Na 6ª RPM, mais de 7,3 mil fiscalizações já foram realizadas desde o início da quarentena
Mesmo com flexibilização, público segue obedecendo às normas de saúde, analisa a PM
Foto: Divulgação/PMSC
Por Lucas Renan Domingos Em 26/05/2020 às 19:05

Com as flexibilizações de atividades econômicas em Santa Catarina em meio a pandemia do novo coronavírus, a Polícia Militar (PM) passou a intensificar as fiscalizações de cumprimento das regras estabelecidas pela Secretaria de Estado da Saúde (SES). Na 6ª Região de Polícia Militar (6ª RPM), desde o início da quarentena já foram realizadas mais de 7,3 mil abordagens em estabelecimentos comerciais, o que corresponde a 14% de todas as fiscalizações da PM no Estado. Na avaliação do comandante da 6ª RPM, coronel Evandro Fraga, empresários e população da região estão obedecendo às normas.

“Quando observamos relaxamentos, fazemos a fiscalização.

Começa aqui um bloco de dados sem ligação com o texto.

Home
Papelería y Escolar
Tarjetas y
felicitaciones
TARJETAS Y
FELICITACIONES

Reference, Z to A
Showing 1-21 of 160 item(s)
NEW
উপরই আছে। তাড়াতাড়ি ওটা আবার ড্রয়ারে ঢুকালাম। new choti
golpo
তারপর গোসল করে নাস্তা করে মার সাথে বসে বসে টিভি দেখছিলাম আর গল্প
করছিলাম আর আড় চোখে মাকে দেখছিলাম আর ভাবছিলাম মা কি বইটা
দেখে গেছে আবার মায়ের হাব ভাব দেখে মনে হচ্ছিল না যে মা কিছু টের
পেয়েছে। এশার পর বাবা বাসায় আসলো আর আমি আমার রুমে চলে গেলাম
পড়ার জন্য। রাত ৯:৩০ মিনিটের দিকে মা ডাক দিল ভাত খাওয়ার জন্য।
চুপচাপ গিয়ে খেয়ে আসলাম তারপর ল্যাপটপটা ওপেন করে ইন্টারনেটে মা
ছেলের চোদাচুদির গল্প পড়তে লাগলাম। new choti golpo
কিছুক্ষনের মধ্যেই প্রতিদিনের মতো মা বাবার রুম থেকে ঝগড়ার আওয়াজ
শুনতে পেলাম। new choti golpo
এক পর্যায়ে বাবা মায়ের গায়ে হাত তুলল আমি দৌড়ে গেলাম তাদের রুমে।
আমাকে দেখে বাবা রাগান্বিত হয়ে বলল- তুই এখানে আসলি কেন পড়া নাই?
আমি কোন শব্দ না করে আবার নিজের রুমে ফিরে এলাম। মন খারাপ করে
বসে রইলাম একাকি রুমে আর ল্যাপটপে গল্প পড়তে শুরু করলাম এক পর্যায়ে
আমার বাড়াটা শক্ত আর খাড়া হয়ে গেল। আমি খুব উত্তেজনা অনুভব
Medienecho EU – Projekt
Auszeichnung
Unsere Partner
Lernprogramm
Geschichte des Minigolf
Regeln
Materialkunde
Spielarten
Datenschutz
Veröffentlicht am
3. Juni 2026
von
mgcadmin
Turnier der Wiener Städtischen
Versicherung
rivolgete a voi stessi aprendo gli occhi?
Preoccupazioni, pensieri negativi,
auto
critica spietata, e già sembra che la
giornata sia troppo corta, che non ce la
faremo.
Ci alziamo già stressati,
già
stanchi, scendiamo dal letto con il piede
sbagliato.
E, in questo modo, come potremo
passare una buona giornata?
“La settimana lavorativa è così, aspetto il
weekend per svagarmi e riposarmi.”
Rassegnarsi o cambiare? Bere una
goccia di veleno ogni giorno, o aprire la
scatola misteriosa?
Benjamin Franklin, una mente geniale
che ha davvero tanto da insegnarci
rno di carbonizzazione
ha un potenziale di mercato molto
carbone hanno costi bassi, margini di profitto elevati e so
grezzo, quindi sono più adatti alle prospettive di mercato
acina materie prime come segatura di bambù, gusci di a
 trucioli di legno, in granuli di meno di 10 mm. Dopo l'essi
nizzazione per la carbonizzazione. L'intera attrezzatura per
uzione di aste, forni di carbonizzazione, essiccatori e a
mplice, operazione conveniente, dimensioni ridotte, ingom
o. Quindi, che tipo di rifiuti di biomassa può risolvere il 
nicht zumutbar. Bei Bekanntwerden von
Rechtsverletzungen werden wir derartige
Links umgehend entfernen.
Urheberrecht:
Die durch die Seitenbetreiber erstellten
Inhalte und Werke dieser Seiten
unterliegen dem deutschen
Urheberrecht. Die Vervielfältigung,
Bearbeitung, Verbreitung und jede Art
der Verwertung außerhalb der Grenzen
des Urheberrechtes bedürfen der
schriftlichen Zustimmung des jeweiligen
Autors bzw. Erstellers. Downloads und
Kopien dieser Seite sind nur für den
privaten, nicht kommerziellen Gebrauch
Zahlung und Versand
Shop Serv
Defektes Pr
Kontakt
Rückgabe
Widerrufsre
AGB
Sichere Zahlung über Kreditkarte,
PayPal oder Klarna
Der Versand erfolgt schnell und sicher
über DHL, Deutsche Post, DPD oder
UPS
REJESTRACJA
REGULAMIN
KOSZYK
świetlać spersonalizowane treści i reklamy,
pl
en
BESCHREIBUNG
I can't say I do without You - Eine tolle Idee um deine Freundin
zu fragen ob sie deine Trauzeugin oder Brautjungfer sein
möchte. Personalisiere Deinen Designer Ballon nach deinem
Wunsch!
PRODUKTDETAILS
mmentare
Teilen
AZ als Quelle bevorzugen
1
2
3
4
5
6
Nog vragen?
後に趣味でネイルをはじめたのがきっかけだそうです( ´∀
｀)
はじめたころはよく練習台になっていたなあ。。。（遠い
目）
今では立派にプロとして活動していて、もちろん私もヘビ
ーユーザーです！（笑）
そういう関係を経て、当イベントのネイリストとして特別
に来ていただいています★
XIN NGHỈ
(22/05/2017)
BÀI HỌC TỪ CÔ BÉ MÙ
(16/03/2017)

Eu mesmo, recentemente, fiz uma ronda na Praça Nereu Ramos e constatei dois senhores, com mais de 60 anos, conversando em uma curta distância e sem máscara. Eu parei e falei para eles usarem a máscara e eles atenderam ao pedido. Se não policiarmos uns aos outros, há sim um perigo de propagação desse vírus que segue circulando, conforme apontam os principais órgãos de Saúde do nosso Estado e da nossa região”, afirmou Fraga.

Somente nos últimos sete dias, policiais da 6ª RPM realizaram 1.403 abordagens, sendo 232 delas nas últimas 24 horas. “Em relação aos estabelecimentos comerciais, fiscalizamos sobre dois aspectos: se há alvará e a fiscalização ostensiva baseada na saúde pública se as medidas relacionadas ao coronavírus estão sendo cumpridas. A ocupação do espaço ela é permitida, desde que haja a utilização de máscara, distanciamento e álcool gel”, acrescentou o comandante.

Ele ainda pede para que as pessoas obedeçam às recomendações dos órgãos de Saúde e auxiliem a Polícia Militar na fiscalização. “Se nós negligenciarmos na fiscalização, diminuindo o número de abordagens, certamente as pessoas passarão a entender que tudo voltou ao normal. Nós pedimos para que as pessoas sejam corresponsáveis na ordem pública, na tranquilidade pública, na segurança pública e na salubridade pública. Ainda não sabemos se entramos no pico ou não. A responsabilidade passa a ser de todos para ter uma melhor resposta da nossa comunidade. Quando o vírus não bate na nossa porta, não atinge uma pessoa próxima de nós, as pessoas tende a desacreditar. Mas quando atinge um amigo, um familiar, um colega de trabalho, acabamos ficando mais preocupado”, completou o coronel.